Debt/GDP = 0,52 (52%)
Accumulated deficit for last 5
years/budget income for last 5 years = - 0,023 (Surplus)
No defaults in new history
5-year inflation =
0,03 (3%)
Budget expences/GDP = 0,32
Trade deficit/GDP = -0,013 (Trade surplus)
World GDP per capita/Country GDP per capita =
0,10
Political factor = 0
Crisis factor = 0
Other unique factors = 1
OVERALL CREDIT SCORE: 1,03 (103%). This responds to AAA.

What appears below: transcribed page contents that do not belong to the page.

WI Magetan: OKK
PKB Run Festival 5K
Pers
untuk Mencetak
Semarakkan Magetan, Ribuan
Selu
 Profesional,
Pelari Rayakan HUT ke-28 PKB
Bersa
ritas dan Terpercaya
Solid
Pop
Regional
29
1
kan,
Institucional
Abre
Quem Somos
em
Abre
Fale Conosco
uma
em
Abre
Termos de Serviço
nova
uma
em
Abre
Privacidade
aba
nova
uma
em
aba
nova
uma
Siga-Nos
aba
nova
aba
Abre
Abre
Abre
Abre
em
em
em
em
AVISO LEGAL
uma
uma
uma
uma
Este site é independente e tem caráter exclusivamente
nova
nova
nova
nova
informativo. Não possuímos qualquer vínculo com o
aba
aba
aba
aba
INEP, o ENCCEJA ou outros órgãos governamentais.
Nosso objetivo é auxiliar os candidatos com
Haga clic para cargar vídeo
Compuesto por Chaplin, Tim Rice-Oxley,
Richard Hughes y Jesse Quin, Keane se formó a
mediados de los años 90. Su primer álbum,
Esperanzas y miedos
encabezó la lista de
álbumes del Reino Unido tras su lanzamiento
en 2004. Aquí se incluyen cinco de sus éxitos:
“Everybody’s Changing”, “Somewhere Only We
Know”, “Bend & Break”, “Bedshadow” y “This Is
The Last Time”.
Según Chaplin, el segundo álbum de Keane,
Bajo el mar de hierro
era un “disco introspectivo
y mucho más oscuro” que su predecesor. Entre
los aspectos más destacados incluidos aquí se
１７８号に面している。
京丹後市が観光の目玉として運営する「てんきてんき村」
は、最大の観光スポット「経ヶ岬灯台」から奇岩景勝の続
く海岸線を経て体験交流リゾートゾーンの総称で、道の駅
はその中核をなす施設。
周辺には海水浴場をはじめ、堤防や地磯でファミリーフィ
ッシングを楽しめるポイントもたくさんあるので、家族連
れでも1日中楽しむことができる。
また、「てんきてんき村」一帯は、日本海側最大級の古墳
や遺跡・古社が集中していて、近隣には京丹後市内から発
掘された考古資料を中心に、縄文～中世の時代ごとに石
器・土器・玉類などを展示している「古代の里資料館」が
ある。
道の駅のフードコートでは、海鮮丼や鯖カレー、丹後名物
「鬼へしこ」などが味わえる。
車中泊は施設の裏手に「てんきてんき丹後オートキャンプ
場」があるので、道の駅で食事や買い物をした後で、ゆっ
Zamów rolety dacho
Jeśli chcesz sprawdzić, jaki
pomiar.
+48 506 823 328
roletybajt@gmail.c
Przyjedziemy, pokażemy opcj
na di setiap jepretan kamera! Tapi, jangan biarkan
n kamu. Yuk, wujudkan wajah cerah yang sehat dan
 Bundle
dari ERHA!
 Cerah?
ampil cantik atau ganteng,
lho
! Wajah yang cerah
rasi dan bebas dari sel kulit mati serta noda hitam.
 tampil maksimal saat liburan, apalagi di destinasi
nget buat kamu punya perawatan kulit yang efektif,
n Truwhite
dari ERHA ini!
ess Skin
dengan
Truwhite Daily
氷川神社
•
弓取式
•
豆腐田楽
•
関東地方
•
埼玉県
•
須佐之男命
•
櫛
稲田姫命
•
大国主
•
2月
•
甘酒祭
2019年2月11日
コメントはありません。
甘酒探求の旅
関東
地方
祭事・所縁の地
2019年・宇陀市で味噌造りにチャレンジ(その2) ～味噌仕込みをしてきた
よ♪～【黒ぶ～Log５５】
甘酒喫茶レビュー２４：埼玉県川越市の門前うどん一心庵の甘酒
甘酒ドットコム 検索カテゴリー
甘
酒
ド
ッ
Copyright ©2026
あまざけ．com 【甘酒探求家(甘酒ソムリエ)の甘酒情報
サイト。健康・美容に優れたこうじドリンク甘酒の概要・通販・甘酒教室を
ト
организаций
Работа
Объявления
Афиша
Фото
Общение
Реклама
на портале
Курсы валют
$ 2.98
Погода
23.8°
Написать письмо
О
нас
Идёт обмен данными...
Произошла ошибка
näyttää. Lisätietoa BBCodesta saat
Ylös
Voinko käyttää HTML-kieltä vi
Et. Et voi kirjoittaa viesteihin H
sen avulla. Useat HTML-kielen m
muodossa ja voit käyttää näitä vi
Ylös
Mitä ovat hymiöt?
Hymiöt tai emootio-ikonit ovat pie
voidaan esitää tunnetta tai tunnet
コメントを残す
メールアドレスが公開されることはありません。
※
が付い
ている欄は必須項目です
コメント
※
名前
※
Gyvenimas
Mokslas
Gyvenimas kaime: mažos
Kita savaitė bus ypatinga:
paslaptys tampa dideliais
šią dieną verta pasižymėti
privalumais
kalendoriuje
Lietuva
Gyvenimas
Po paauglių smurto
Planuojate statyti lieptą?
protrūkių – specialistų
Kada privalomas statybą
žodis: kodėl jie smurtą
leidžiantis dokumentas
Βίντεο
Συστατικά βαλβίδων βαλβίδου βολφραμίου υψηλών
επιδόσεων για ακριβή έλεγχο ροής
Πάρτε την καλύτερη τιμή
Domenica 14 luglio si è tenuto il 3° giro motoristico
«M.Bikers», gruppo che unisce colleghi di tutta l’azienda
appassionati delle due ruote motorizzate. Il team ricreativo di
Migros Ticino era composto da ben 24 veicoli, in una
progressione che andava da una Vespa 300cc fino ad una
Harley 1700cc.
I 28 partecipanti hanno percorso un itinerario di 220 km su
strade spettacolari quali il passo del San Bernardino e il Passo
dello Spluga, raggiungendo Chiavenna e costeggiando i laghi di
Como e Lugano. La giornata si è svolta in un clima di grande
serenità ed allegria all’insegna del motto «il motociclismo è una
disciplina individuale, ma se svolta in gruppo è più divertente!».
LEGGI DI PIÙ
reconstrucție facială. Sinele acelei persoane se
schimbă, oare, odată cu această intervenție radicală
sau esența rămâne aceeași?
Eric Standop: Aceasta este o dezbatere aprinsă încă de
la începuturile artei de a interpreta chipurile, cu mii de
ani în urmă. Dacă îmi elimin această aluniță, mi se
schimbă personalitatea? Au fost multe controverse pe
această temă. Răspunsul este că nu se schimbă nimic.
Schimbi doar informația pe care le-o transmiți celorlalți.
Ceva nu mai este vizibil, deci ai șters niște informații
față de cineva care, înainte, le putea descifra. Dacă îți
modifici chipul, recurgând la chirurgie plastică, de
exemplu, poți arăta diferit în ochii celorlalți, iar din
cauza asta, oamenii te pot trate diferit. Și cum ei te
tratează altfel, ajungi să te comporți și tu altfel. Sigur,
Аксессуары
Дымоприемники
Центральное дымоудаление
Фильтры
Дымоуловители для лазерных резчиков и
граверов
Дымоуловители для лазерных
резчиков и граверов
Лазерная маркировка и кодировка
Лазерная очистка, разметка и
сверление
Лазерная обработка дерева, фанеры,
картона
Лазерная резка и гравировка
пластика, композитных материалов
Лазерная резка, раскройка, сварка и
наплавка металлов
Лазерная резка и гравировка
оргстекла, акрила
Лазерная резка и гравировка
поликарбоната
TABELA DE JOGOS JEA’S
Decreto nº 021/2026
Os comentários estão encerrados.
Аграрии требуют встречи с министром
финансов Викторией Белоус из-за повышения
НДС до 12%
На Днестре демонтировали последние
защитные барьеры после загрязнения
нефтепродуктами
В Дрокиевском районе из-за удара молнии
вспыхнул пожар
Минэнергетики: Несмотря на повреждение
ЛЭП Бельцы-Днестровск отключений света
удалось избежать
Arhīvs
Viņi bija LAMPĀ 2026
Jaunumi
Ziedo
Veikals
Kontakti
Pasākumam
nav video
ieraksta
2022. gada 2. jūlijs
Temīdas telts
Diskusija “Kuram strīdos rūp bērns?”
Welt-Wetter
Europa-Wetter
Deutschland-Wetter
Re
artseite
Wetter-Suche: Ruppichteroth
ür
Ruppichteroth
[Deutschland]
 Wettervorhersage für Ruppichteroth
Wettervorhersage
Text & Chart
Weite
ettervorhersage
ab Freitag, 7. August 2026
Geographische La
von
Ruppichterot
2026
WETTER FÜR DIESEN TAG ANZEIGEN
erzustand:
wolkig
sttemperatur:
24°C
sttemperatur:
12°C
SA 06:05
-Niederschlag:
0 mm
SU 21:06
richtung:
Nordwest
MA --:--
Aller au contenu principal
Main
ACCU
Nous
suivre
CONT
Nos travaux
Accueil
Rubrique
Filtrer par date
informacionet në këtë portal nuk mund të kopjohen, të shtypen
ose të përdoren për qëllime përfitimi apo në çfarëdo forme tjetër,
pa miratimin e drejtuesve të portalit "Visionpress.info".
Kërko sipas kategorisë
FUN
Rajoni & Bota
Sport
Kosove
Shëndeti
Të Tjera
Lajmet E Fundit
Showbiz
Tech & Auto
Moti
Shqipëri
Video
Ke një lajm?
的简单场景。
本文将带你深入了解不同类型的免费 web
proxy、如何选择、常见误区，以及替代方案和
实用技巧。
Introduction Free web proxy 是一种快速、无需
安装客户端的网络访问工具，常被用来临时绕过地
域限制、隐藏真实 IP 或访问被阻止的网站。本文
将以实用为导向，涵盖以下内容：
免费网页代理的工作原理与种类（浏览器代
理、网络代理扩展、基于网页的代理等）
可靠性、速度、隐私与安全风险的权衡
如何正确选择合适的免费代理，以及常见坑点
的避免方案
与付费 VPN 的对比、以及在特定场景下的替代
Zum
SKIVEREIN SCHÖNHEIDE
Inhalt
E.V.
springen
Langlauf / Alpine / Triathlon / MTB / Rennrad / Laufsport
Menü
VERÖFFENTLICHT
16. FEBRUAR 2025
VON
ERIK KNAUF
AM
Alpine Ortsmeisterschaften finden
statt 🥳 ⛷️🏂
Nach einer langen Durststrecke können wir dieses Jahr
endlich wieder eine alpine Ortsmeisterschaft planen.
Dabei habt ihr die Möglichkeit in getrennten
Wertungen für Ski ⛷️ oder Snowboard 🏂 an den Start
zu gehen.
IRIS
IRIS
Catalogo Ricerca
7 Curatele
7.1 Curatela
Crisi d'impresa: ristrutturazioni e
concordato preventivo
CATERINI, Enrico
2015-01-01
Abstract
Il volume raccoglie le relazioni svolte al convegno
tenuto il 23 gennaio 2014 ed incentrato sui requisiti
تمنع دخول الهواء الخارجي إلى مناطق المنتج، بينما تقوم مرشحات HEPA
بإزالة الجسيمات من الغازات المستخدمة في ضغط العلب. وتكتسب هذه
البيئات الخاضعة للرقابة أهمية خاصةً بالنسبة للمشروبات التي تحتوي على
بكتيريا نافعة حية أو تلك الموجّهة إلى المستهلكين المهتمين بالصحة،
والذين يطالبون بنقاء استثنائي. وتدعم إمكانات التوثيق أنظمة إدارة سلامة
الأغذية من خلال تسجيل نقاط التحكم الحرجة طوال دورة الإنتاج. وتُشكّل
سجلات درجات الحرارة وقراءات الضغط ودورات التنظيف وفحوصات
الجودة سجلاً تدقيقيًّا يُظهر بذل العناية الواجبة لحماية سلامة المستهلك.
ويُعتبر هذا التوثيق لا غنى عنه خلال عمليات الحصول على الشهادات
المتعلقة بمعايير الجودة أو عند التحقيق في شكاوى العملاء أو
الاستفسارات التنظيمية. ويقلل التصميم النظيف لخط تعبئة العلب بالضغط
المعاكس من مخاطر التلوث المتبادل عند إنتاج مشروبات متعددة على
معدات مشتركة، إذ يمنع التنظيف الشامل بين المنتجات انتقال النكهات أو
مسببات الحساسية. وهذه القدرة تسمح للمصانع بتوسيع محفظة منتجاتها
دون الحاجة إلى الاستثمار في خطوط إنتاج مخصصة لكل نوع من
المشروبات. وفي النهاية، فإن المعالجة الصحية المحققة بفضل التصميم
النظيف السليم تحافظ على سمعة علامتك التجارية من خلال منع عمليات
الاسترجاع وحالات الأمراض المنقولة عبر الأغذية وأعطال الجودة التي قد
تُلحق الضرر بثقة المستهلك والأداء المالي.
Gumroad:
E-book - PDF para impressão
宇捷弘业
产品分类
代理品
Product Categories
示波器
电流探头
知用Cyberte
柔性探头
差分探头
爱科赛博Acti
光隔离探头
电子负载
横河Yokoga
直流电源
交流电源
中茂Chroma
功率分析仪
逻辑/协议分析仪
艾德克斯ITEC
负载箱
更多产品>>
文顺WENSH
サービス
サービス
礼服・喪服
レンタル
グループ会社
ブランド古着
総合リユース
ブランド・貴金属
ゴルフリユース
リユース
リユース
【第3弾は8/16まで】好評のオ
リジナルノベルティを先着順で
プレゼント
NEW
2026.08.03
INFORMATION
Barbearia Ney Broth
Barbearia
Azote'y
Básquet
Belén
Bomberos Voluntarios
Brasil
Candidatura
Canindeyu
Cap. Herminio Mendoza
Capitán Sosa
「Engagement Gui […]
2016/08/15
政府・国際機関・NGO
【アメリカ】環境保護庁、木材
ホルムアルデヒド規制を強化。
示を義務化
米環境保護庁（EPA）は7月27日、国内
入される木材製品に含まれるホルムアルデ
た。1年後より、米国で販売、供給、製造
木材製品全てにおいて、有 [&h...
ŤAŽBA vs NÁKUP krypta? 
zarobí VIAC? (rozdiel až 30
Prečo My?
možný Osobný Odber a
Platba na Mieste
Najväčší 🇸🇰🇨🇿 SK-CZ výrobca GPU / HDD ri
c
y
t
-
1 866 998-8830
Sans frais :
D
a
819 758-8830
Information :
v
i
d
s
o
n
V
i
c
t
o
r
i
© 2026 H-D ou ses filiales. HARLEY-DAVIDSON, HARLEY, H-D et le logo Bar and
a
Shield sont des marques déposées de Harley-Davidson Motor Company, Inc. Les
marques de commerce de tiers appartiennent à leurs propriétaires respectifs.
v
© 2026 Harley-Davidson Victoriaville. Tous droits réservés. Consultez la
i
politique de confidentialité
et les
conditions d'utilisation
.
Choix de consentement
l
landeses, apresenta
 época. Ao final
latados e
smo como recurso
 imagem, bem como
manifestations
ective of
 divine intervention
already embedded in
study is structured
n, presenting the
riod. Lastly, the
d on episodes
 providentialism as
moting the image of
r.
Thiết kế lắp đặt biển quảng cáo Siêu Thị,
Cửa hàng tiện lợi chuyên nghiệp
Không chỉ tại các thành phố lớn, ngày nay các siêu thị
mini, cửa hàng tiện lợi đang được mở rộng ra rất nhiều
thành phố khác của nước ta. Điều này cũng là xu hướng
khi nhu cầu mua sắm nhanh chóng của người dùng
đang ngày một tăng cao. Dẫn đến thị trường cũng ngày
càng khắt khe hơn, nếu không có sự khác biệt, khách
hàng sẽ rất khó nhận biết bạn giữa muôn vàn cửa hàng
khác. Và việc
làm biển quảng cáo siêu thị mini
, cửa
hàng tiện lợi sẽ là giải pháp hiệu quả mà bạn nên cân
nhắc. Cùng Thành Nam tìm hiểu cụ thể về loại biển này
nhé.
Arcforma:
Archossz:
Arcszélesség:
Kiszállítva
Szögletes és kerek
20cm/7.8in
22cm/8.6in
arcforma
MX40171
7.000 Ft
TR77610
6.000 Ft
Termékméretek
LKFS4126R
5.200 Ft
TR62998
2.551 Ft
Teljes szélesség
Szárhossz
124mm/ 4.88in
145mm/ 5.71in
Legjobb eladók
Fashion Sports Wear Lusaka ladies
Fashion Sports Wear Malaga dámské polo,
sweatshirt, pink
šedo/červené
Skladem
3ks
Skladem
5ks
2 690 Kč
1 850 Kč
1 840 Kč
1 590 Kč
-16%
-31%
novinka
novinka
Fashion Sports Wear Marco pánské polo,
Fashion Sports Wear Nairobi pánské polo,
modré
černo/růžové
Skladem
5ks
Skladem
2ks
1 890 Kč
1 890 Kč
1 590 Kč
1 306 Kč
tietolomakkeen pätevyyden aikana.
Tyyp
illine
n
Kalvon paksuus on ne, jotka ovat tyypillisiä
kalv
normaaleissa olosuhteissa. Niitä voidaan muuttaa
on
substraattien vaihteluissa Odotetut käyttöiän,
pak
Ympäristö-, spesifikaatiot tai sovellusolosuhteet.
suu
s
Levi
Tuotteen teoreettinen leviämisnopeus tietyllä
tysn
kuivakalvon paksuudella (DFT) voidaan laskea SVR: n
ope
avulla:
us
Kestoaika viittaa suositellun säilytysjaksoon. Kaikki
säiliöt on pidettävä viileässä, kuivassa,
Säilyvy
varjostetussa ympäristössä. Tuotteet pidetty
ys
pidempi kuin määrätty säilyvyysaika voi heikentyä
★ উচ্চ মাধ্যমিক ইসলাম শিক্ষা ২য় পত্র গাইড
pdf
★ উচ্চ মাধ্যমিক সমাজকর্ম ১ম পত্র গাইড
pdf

(This is one of the very rare cases with a rating above 100%. This is not
strange, it is real. Switzerland has a trade and budget surplus and very high nominal GDP per capita. It is a stable and neutral country that avoids military adventures. So
it is a dream-debtor. Generally this rating means that it is good to lend money
to a rich and wise country...)
The rating is calculated with
this (new) formula:
r = 10/{[1+(debt/GDP)] + [1+10*(accumulated deficit
for last 5 years/budget income for last 5 years)] + [1 + (10/years since last
default)] + [1+3*(accumulated of last 5 years inflation)] + [1+(budget
expences/GDP)] + [1+ 10* (trade deficit/GDP)] + [world's GDP per
capita/country's GDP per capita] + [1+political factor] + [1+crisis factor] +
[Other unique factors]}
-------------------------------------------
-------------------------------------------
The
rating, calculated with the old formula:
debt/GDB is 38%
deficit/revenue is negative due to surplus of 2,7% on income
no defaults in new history
accumulated inflation is 2,5%, in formula - 0,025
political factor is 0
crisis factor is 0
OVERALL CREDIT SCORE: 0,98 (98%). This responds to AAA.